QTL Mapping Analysis
The QTLs that could be detected in four or more environments and in the combined analysis (BLUP) were regarded as “environmentally stable QTLs.” Among the detected 168 QTLs for spike morphological traits and PHT, 21 were environmentally stable QTLs. These 21 QTLs were located on nine chromosomes (1A, 1B, 2B, 2D, 3A, 4D, 5A, 7A, and 7B) (Appendix D). The rest 147 putative QTLs could only be detected in limited number of environments and are listed in Appendix E.
Thirty QTLs associated with SL were detected (Appendixes D, E). Six environmentally stable QTLs for SL were identified on chromosomes 1B, 2B, 2D, 5A, and 7B, and they were designated QSl.cau-1B.2, QSl.cau-2B.2, QSl.cau-2D.2, QSl.cau-5A.4, QSl.cau-7B.1, and QSl.cau-7B.2, respectively (Appendix D). Y8679 contributed effects for increased SL of the 1B, 2B, and 7B QTLs, which explained 4.88–7.96% of the SL variation for the combined analysis.

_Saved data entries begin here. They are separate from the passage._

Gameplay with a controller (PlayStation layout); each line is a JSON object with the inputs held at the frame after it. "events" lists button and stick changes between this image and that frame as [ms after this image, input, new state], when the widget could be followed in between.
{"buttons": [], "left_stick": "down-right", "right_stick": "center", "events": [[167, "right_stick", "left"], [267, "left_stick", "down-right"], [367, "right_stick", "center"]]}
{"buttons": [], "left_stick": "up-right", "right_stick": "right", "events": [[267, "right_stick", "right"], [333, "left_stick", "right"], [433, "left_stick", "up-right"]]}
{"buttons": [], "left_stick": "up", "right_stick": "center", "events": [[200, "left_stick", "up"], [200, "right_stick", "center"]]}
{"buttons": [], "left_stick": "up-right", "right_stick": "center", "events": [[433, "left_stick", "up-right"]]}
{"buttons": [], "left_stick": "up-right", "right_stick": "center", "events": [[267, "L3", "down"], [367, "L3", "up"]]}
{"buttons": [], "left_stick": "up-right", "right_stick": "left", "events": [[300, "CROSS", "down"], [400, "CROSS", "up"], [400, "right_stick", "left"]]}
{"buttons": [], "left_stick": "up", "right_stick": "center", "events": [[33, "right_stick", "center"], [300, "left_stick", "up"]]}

J411 contributed effects for increased SL of the 2D and 5A QTLs, which explained as much as 35.55 and 15.25% of the SL variation for the combined analysis, respectively.

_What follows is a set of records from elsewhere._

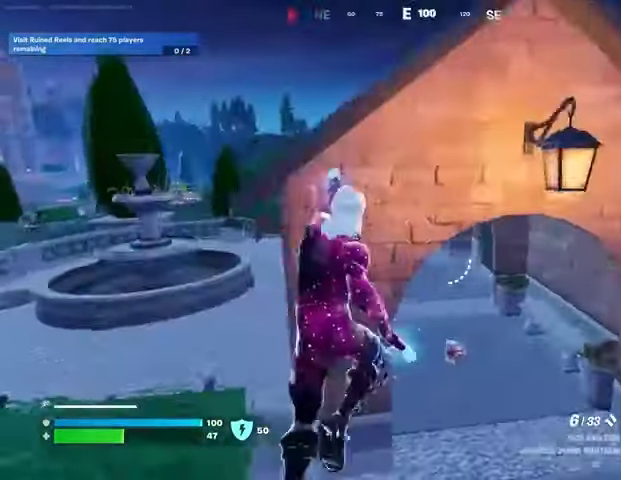
{"buttons": [], "left_stick": "up", "right_stick": "center", "events": [[100, "right_stick", "left"], [200, "right_stick", "center"]]}
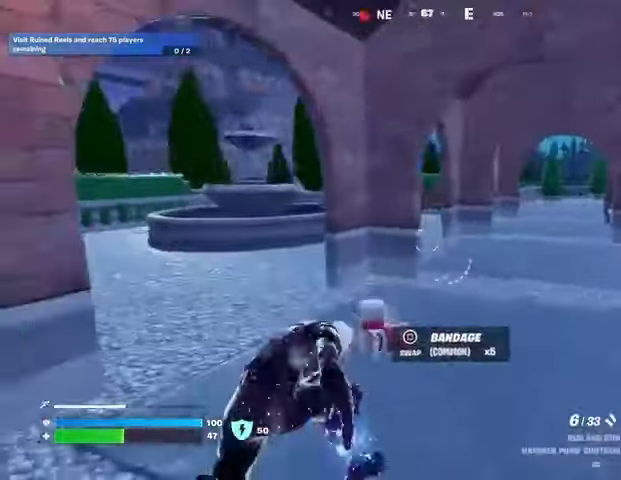
{"buttons": [], "left_stick": "up", "right_stick": "center", "events": [[67, "left_stick", "up-left"], [200, "right_stick", "right"], [300, "right_stick", "center"], [467, "left_stick", "up"]]}
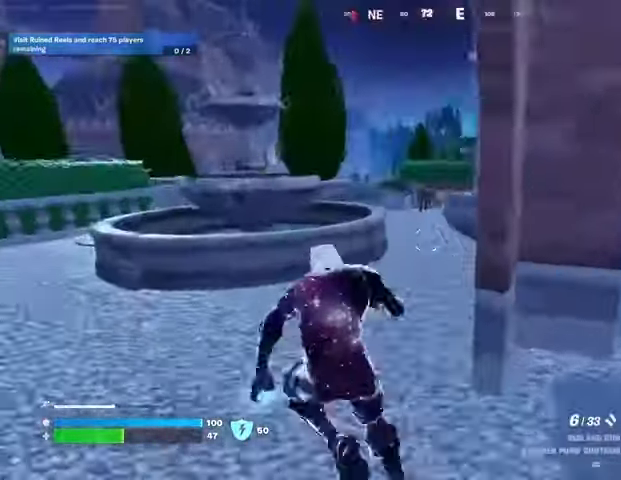
{"buttons": [], "left_stick": "up-right", "right_stick": "center", "events": [[33, "left_stick", "up-right"], [100, "left_stick", "up"], [167, "CROSS", "down"], [200, "CROSS", "up"], [200, "right_stick", "left"], [300, "right_stick", "center"], [333, "left_stick", "up-right"]]}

Among 31 QTLs associated with FSN, three environmentally stable QTLs were mapped on chromosomes 1A, 1B, and 3A, and they were designated QFsn.cau-1A.4, QFsn.cau-1B.2, and QFsn.cau-3A.2, respectively (Appendixes D, E). J411 contributed effects for increased FSN at the 1A and 3A loci. The 1A and 3A QTLs had LOD values of 7.50 and 3.38, and they explained 9.85 and 3.88% of the FSN variation for the combined analysis, respectively. Y8679 contributed effect for an increased FSN at the 1B locus, which explained as much as 28.78% of the FSN variation for the combined analysis.

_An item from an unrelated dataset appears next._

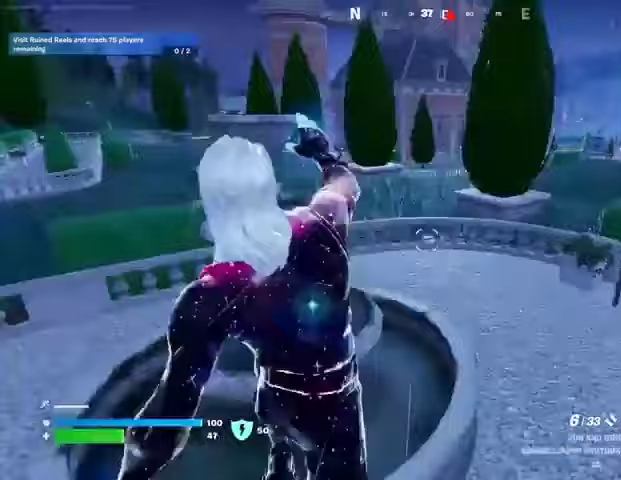
{"buttons": [], "left_stick": "up-right", "right_stick": "right", "events": [[33, "right_stick", "left"], [233, "right_stick", "center"], [467, "right_stick", "right"]]}
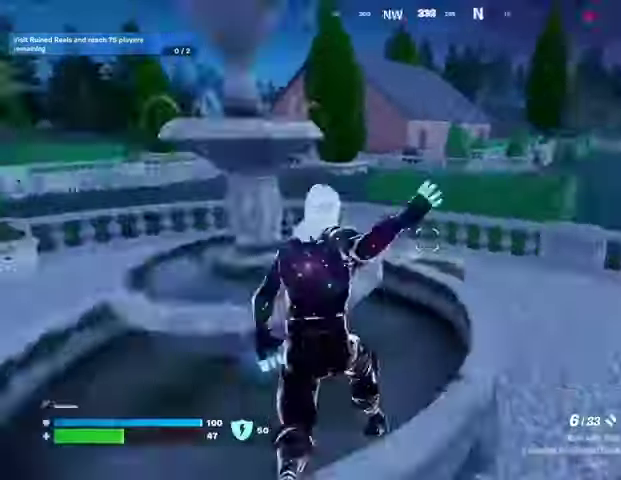
{"buttons": [], "left_stick": "up-left", "right_stick": "center", "events": [[133, "right_stick", "center"], [200, "CROSS", "down"], [200, "left_stick", "up-left"], [300, "CROSS", "up"], [333, "right_stick", "left"], [433, "right_stick", "center"]]}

Thirty QTLs were associated with SSN, most (21, 70.0%) of which were significant in one single environment (Appendixes D, E). The only two environmentally stable QTLs were identified on chromosomes 1B and 2D, and they were designated QSsn.cau-1B.1 and QSsn.cau-2D.2, respectively. J411 contributed effect for a decreased SSN at the 1B locus, which had a LOD value of 8.22 and explained 18.22% of the SSN variation for the combined analysis. Y8679 contributed effect for a decreased SSN at the 2D locus. The 2D QTL was significant in all nine environments evaluated, and it had a LOD value of 12.63 and explained 17.13% of the SSN variation for the combined analysis.
Thirty-three significant QTLs were associated with TSN (Appendixes D, E), but the only two environmentally stable QTLs were identified on chromosomes 1B (QTsn.cau-1B.2) and 7A (QTsn.cau-7A.3). The LOD values of these loci ranged from 6.36 to 21.17, and they explained from 5.63 to 36.69% of the TSN variation for the combined analysis.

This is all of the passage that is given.